Kelly lives in Nashville with three very demanding felines.
This book does not explore the history of women as warriors. The points it tries to make about Jessica Lynch is lost amongst the quotes she uses about “hair bows in boot camp”. Anyone who has been to boot camp as a woman knows that there is no such thing....ever. I think the scholarship is too light to make a successful point and it’s seems like no female veterans/active duty members were interviewed.
Kelly Oliver has some incredible insights into a variety of topics thru a variety of lenses and perspectives in this book, the multitudes of her analysis are so thoughtful and engaging to me I’m having trouble articulating the impact its had on me tbh.
I once had to write a comparative analysis of Religious Rhetoric as a Political Weapon employed by both the Bush Administration and Al-Qaeda and I felt so “seen” by this book, if I had read this while writing that this would’ve been a big help, and maybe I wouldn’t have written it at all seeing as Oliver had already came to the main conclusions I had in my paper a decade prior.
Of course this book is so much more than that, it covers so much, in such depth, in only 160 some pages, its truly incredible, I found it to be such a page turner after 30-40 pages, maybe this sounds dumb but I felt like I was being “educated” while reading it, learning a new way to see the world, at times it felt like I was reading theory.
This was a challenging read, and although it dealt primarily with 9/11 and Abu Ghraib, the analysis still rang true. It seems that human nature changes little, so does politics.
Here are some quotes to give you an idea:
"In chapter 3 I analyze the rhetoric of freedom as it has been used by the Bush administration to justify war. In examining presidential speeches, we discover an essential link between freedom and property, between freedom and ownership. We are fighting to protect our property and our right to ownership. Again, freedom is reduced to the free market. In these speeches, the rhetoric of freedom works in tandem with the rhetoric of good and evil. Once more, protecting the Good is reduced to protecting our goods."
"But, as we will see, the fear of losing our wealth, and the determination to protect it at all costs, leads to a paranoid patriotism wherein we feel our wealth threatened on all sides. The flip side of paranoia is delusion of grandeur, which is also evidenced in talk of “the entire free world” and “bringing democracy to the globe.” "

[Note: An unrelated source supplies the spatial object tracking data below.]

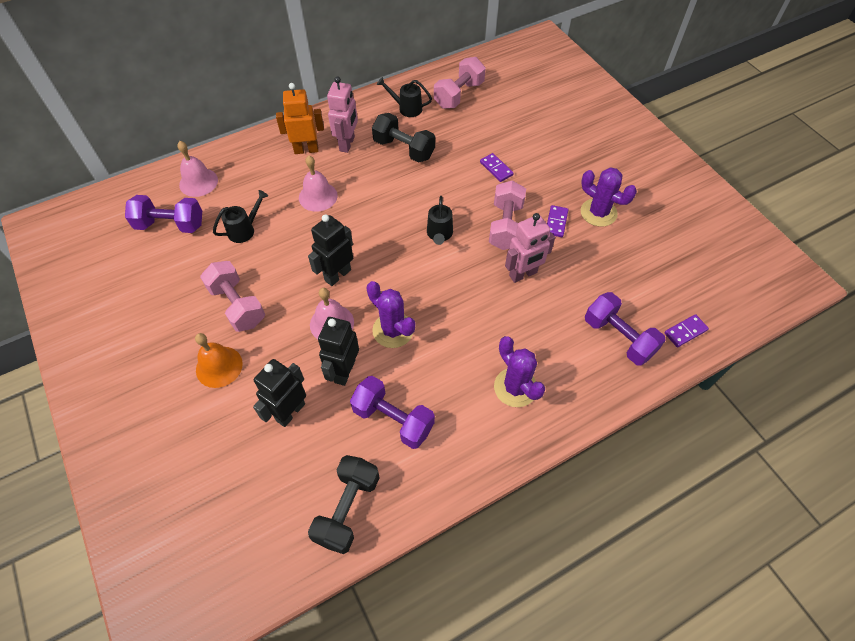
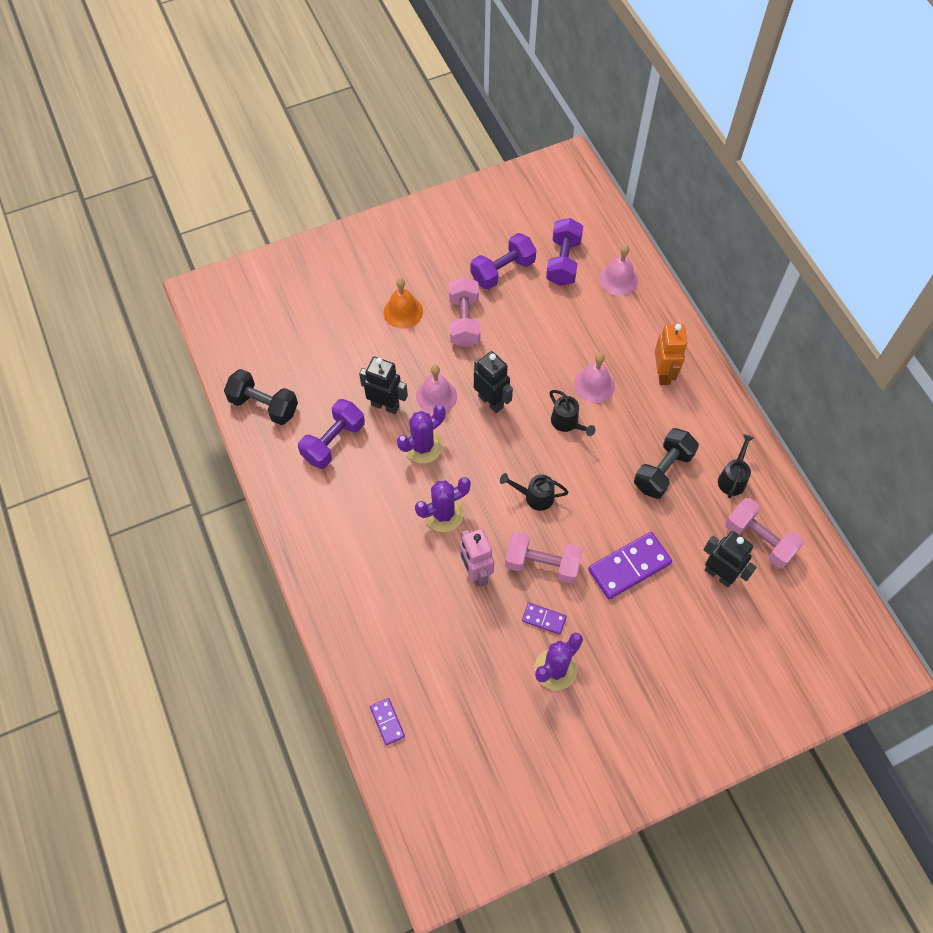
camera: 95 degrees right, 5 degrees up
(237, 305) = (464, 321): pink dumbbell -> pink dumbbell turned 60 degrees counterclockwise
(245, 230) = (553, 322): black watering can -> black watering can (567, 423)
(290, 412) = (353, 365): black robot -> black robot (719, 574)
(347, 144) = (672, 413): pink robot -> none
(496, 169) = (629, 566): purple domino -> purple domino, size x1.91
(515, 387) = (348, 545): purple cactus -> purple cactus (443, 514)
(618, 337) = (389, 651): purple dumbbell -> purple dumbbell (502, 271)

"Our sense of ourselves as a nation is strengthened by finding a common enemy, by seeing ourselves fighting the good fight against the forces of evil all around us. Our sense of ourselves as free is emboldened by comparing ourselves to people, especially women, elsewhere whom we imagine as enslaved. The inflated rhetoric of good versus evil, of us versus them, feeds a paranoid patriotism that acts without thinking."
"If we are fighting for eternity, then we are fighting a war without end, perpetual war without the possibility of peace. Another dangerous aspect of this rhetoric of eternity is that it takes the war out of its sociohistorical context. The war is therefore not about oil, or nuclear weapons, or dictators, or maintaining America’s position as a superpower, or rebuilding Iraq, or even free elections in Iraq, but about eternal goodness and our faith in God."
"The danger of removing events from their sociohistorical context is that we are not given the information needed to interpret and understand these events. We are given hyperbolic images that stir feeling, often violent feelings of hatred and revenge, but we are discouraged from thinking introspectively about those feelings. We are encouraged to feel violent, to want violence, without thinking about our own investments in that violence or about its consequences."